TASK STATEMENT -> In the smart pointer discussion, what does sp_collector specifically fail to examine?

DOCUMENT SECTION ->

BEGIN

Suppose I have the structure:
struct Image { char huge_image[ONE_ZILLION]; cyclic_ptr<whatever> ptr; };
As I understand it, in order to discover 'ptr', you'd invoke operator=() on each Image structure you came to. Correct, or incorrect?
Correct. So it would be smart to write an operator= for Image that avoids copying huge_image to itself.
OK -- so I see why you're saying it's the same as sp_collector -- because it covers the same amount of memory. Of course, sp_collector
is merely scanning the memory, while you're constructing objects
throughout the memory. Also, sp_collector fails to scan alot of
memory which it needs to -- cyclic_ptr never fails to "scan" the
required memory.
And it would best if the
uber-pointer used a less intrusive discovery method.
Ah yes - the old "uber-pointer" from way back (maybe yesterday...). I ended up tossing its intrusive discovery method, as it was inefficient.
However, that led me to my new-and-improved "juju_pointer". It achieves perfect discovery, but without any (significant) overhead.
I think sp_collector is on the right track, if it could be made precise.
"precise" could mean 2 things here. sp_collector has the obvious problem that it fails to examine all the memory which could contain "internal" pointers (that is, pointers which will be destroyed when a shared_ptr-owned object is destroyed). In particular, it won't examine the contents of any STL containers.
Another meaning of "precise" would be in the direction of "perfect discovery" -- i.e. knowing exactly where in each structure the pointers are, so that an sp_collector-style raw memory scan, or cyclic_ptr's
"*p = *p", isn't necessary. (Am I using the phrase "perfect discovery" correctly?)
Which did you mean?
Do you believe (my definition of) "perfect discovery" is a worthy design objective, if it can be done without significant overhead?

END

DATA SUPPLIED ->
BEGIN

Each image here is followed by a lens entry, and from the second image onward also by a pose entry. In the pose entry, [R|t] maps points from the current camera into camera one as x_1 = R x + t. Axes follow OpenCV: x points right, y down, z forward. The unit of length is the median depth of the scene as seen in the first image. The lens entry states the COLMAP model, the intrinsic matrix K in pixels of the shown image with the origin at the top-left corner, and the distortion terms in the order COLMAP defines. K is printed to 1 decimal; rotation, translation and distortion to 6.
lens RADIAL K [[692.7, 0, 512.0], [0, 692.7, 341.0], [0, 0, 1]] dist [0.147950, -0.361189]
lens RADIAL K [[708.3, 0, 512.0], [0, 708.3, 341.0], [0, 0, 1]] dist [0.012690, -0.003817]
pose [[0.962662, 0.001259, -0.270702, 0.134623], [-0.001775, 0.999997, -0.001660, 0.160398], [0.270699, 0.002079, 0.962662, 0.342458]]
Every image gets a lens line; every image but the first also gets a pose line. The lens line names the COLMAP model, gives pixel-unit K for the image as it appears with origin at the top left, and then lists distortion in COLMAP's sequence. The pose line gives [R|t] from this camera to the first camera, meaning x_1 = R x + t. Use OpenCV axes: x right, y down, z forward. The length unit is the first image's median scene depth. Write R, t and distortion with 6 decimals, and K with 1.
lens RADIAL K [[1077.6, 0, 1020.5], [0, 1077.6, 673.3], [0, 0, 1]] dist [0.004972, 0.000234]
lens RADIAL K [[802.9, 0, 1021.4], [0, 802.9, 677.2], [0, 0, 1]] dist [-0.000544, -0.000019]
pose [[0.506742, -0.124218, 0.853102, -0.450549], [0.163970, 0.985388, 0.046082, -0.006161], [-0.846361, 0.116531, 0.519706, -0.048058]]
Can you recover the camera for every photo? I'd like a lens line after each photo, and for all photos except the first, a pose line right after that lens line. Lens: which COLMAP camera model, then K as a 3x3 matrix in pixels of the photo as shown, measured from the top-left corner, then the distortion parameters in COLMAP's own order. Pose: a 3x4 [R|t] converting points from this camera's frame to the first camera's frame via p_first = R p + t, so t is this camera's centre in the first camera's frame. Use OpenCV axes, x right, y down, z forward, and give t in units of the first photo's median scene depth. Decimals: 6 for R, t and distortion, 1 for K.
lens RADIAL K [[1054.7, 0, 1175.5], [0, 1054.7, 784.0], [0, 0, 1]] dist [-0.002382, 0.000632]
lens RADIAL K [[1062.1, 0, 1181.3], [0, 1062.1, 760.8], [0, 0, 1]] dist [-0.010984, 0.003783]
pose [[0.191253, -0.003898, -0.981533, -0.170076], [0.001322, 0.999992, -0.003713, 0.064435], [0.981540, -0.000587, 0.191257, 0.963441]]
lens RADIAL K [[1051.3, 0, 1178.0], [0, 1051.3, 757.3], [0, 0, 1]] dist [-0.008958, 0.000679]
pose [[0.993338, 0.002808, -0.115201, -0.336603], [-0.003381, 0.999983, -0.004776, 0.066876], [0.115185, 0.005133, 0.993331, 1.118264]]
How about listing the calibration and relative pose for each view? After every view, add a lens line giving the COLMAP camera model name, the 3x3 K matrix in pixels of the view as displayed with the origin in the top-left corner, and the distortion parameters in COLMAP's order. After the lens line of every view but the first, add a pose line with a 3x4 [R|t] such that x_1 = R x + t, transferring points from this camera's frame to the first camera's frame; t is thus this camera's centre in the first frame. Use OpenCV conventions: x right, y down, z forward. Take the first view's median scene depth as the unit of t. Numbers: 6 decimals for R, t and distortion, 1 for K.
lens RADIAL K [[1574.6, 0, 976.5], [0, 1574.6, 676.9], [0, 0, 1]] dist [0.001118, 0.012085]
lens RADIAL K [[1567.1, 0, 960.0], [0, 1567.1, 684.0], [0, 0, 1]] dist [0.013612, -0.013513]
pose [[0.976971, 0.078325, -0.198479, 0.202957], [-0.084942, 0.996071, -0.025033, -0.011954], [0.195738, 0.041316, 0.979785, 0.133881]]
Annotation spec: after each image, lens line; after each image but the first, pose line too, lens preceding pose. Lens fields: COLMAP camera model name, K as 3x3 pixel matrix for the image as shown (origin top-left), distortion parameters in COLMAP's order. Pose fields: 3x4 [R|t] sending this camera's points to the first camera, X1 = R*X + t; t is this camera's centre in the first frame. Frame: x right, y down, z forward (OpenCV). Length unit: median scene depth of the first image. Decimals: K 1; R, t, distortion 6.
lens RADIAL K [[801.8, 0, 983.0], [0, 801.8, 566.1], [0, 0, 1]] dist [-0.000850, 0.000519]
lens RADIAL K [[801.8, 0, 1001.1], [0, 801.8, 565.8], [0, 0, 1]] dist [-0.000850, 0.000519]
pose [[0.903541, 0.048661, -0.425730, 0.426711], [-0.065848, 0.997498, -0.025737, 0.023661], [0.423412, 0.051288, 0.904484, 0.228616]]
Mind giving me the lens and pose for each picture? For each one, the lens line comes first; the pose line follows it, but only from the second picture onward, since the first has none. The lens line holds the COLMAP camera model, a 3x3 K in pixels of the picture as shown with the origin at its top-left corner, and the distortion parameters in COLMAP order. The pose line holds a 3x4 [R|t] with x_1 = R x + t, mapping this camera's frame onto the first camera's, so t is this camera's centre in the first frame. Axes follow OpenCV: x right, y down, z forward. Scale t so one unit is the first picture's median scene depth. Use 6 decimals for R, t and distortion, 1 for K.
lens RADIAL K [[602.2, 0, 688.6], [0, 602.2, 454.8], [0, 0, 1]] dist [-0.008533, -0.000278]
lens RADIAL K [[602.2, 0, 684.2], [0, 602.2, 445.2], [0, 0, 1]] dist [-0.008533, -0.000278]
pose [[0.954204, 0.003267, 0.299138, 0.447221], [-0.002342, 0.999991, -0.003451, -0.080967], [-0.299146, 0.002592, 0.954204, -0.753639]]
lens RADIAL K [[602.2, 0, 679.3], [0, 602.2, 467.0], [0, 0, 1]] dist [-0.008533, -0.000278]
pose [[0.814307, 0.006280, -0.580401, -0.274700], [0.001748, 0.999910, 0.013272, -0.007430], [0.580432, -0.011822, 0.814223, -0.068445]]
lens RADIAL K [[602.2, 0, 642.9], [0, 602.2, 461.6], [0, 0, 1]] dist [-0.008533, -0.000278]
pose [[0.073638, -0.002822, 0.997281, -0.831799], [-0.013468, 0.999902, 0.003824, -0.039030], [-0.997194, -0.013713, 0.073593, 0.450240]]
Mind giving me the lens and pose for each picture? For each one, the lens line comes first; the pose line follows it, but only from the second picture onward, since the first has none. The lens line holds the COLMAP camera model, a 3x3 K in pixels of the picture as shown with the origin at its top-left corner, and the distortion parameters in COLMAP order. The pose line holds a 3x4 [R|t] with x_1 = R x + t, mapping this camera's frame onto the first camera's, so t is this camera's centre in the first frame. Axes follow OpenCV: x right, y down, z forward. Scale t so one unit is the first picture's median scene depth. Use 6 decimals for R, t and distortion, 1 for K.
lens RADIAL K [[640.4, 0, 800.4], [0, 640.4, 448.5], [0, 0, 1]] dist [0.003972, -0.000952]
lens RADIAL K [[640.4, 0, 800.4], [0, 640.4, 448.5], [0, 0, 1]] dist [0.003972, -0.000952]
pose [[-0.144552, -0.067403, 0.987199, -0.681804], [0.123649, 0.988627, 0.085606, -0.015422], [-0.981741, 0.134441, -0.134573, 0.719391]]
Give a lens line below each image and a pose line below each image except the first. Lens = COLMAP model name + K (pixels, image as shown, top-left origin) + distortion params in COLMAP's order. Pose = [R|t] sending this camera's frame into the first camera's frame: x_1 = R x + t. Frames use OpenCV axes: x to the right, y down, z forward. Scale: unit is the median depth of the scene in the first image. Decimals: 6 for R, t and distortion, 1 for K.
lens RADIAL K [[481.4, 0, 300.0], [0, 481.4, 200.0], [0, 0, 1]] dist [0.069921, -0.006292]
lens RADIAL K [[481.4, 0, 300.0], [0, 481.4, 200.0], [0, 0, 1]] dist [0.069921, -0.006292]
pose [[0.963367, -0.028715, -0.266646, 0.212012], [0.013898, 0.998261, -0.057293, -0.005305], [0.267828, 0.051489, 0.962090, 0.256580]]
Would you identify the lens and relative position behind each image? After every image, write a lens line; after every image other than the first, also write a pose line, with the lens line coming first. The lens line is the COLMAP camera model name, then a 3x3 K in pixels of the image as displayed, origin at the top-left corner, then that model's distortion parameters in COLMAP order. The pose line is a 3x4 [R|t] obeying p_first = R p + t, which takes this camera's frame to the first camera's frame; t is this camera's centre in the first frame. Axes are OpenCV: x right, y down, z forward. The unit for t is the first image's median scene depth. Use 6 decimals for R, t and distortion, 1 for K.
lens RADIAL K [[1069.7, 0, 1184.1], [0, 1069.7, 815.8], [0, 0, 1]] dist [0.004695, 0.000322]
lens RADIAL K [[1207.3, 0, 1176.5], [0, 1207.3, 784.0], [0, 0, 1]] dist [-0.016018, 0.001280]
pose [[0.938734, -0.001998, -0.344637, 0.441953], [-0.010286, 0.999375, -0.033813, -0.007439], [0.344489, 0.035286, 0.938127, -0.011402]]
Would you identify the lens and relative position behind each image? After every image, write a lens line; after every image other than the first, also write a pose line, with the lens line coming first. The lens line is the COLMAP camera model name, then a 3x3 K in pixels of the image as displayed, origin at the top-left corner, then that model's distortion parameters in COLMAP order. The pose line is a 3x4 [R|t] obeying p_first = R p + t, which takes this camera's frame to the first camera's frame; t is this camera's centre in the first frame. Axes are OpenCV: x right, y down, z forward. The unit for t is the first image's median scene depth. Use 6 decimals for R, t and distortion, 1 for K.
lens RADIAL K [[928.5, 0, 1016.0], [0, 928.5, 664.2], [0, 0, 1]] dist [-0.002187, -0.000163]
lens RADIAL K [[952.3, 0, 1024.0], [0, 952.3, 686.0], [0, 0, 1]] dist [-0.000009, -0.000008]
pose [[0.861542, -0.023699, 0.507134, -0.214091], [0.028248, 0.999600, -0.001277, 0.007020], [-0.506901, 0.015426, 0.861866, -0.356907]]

END

SOLUTION TO THIS EXERCISE -> It fails to examine the contents of any STL containers.